* [What you need to do]:
Change every "dist" in the data below to "distance" and reproduce all the lines otherwise unchanged.

---------- The input

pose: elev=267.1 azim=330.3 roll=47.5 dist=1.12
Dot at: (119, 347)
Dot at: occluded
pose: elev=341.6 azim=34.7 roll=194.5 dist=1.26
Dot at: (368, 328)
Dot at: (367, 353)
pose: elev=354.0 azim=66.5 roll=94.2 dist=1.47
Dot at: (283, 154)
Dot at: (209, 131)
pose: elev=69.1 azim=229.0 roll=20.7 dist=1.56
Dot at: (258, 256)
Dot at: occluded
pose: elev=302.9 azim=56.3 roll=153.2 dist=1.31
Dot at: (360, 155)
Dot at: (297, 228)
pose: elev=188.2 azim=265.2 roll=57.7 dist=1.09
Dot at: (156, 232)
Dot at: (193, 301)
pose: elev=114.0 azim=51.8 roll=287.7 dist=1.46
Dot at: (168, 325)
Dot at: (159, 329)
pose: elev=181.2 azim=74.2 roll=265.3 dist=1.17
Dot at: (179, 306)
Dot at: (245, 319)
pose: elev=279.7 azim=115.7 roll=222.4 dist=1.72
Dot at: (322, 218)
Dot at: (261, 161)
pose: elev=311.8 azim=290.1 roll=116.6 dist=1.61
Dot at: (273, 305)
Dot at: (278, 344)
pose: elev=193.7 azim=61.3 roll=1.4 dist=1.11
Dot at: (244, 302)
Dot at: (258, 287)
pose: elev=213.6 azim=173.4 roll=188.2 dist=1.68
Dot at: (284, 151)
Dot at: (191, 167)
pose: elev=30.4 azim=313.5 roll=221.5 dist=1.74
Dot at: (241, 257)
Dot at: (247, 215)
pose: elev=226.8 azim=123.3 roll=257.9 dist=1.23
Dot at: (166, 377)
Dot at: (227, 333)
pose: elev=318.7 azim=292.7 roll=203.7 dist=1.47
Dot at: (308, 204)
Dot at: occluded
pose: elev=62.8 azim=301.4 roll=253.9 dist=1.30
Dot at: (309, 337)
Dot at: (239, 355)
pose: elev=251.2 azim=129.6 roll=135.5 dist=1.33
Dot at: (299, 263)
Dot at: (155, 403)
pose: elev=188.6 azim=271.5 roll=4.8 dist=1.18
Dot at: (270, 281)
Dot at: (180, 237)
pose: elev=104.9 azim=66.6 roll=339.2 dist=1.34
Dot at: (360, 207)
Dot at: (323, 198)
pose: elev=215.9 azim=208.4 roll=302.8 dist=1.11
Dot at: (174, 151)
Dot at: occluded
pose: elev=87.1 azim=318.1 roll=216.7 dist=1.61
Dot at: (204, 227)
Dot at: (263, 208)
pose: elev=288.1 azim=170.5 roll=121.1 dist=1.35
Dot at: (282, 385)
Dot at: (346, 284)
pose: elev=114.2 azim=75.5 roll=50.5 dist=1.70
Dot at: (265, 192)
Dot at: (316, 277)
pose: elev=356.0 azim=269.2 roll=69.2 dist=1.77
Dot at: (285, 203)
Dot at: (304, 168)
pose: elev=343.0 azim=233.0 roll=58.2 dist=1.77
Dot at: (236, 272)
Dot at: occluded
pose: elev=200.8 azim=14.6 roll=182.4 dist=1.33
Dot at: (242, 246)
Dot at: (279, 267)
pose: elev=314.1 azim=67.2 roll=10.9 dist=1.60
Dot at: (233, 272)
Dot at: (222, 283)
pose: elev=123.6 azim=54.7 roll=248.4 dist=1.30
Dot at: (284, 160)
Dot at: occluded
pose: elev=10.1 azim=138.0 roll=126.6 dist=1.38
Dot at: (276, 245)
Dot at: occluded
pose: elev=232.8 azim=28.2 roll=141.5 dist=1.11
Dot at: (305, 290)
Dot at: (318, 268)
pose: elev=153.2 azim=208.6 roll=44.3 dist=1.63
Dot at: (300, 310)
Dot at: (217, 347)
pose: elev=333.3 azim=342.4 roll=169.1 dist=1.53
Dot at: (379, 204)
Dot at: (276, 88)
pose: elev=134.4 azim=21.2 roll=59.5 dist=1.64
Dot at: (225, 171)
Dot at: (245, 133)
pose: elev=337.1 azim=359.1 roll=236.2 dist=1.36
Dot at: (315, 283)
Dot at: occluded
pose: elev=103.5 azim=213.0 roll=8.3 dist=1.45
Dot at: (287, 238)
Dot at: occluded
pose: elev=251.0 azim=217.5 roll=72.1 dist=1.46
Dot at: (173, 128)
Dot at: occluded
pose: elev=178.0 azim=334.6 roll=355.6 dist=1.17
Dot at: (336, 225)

--------------------

* [Task response]:
pose: elev=267.1 azim=330.3 roll=47.5 distance=1.12
Dot at: (119, 347)
Dot at: occluded
pose: elev=341.6 azim=34.7 roll=194.5 distance=1.26
Dot at: (368, 328)
Dot at: (367, 353)
pose: elev=354.0 azim=66.5 roll=94.2 distance=1.47
Dot at: (283, 154)
Dot at: (209, 131)
pose: elev=69.1 azim=229.0 roll=20.7 distance=1.56
Dot at: (258, 256)
Dot at: occluded
pose: elev=302.9 azim=56.3 roll=153.2 distance=1.31
Dot at: (360, 155)
Dot at: (297, 228)
pose: elev=188.2 azim=265.2 roll=57.7 distance=1.09
Dot at: (156, 232)
Dot at: (193, 301)
pose: elev=114.0 azim=51.8 roll=287.7 distance=1.46
Dot at: (168, 325)
Dot at: (159, 329)
pose: elev=181.2 azim=74.2 roll=265.3 distance=1.17
Dot at: (179, 306)
Dot at: (245, 319)
pose: elev=279.7 azim=115.7 roll=222.4 distance=1.72
Dot at: (322, 218)
Dot at: (261, 161)
pose: elev=311.8 azim=290.1 roll=116.6 distance=1.61
Dot at: (273, 305)
Dot at: (278, 344)
pose: elev=193.7 azim=61.3 roll=1.4 distance=1.11
Dot at: (244, 302)
Dot at: (258, 287)
pose: elev=213.6 azim=173.4 roll=188.2 distance=1.68
Dot at: (284, 151)
Dot at: (191, 167)
pose: elev=30.4 azim=313.5 roll=221.5 distance=1.74
Dot at: (241, 257)
Dot at: (247, 215)
pose: elev=226.8 azim=123.3 roll=257.9 distance=1.23
Dot at: (166, 377)
Dot at: (227, 333)
pose: elev=318.7 azim=292.7 roll=203.7 distance=1.47
Dot at: (308, 204)
Dot at: occluded
pose: elev=62.8 azim=301.4 roll=253.9 distance=1.30
Dot at: (309, 337)
Dot at: (239, 355)
pose: elev=251.2 azim=129.6 roll=135.5 distance=1.33
Dot at: (299, 263)
Dot at: (155, 403)
pose: elev=188.6 azim=271.5 roll=4.8 distance=1.18
Dot at: (270, 281)
Dot at: (180, 237)
pose: elev=104.9 azim=66.6 roll=339.2 distance=1.34
Dot at: (360, 207)
Dot at: (323, 198)
pose: elev=215.9 azim=208.4 roll=302.8 distance=1.11
Dot at: (174, 151)
Dot at: occluded
pose: elev=87.1 azim=318.1 roll=216.7 distance=1.61
Dot at: (204, 227)
Dot at: (263, 208)
pose: elev=288.1 azim=170.5 roll=121.1 distance=1.35
Dot at: (282, 385)
Dot at: (346, 284)
pose: elev=114.2 azim=75.5 roll=50.5 distance=1.70
Dot at: (265, 192)
Dot at: (316, 277)
pose: elev=356.0 azim=269.2 roll=69.2 distance=1.77
Dot at: (285, 203)
Dot at: (304, 168)
pose: elev=343.0 azim=233.0 roll=58.2 distance=1.77
Dot at: (236, 272)
Dot at: occluded
pose: elev=200.8 azim=14.6 roll=182.4 distance=1.33
Dot at: (242, 246)
Dot at: (279, 267)
pose: elev=314.1 azim=67.2 roll=10.9 distance=1.60
Dot at: (233, 272)
Dot at: (222, 283)
pose: elev=123.6 azim=54.7 roll=248.4 distance=1.30
Dot at: (284, 160)
Dot at: occluded
pose: elev=10.1 azim=138.0 roll=126.6 distance=1.38
Dot at: (276, 245)
Dot at: occluded
pose: elev=232.8 azim=28.2 roll=141.5 distance=1.11
Dot at: (305, 290)
Dot at: (318, 268)
pose: elev=153.2 azim=208.6 roll=44.3 distance=1.63
Dot at: (300, 310)
Dot at: (217, 347)
pose: elev=333.3 azim=342.4 roll=169.1 distance=1.53
Dot at: (379, 204)
Dot at: (276, 88)
pose: elev=134.4 azim=21.2 roll=59.5 distance=1.64
Dot at: (225, 171)
Dot at: (245, 133)
pose: elev=337.1 azim=359.1 roll=236.2 distance=1.36
Dot at: (315, 283)
Dot at: occluded
pose: elev=103.5 azim=213.0 roll=8.3 distance=1.45
Dot at: (287, 238)
Dot at: occluded
pose: elev=251.0 azim=217.5 roll=72.1 distance=1.46
Dot at: (173, 128)
Dot at: occluded
pose: elev=178.0 azim=334.6 roll=355.6 distance=1.17
Dot at: (336, 225)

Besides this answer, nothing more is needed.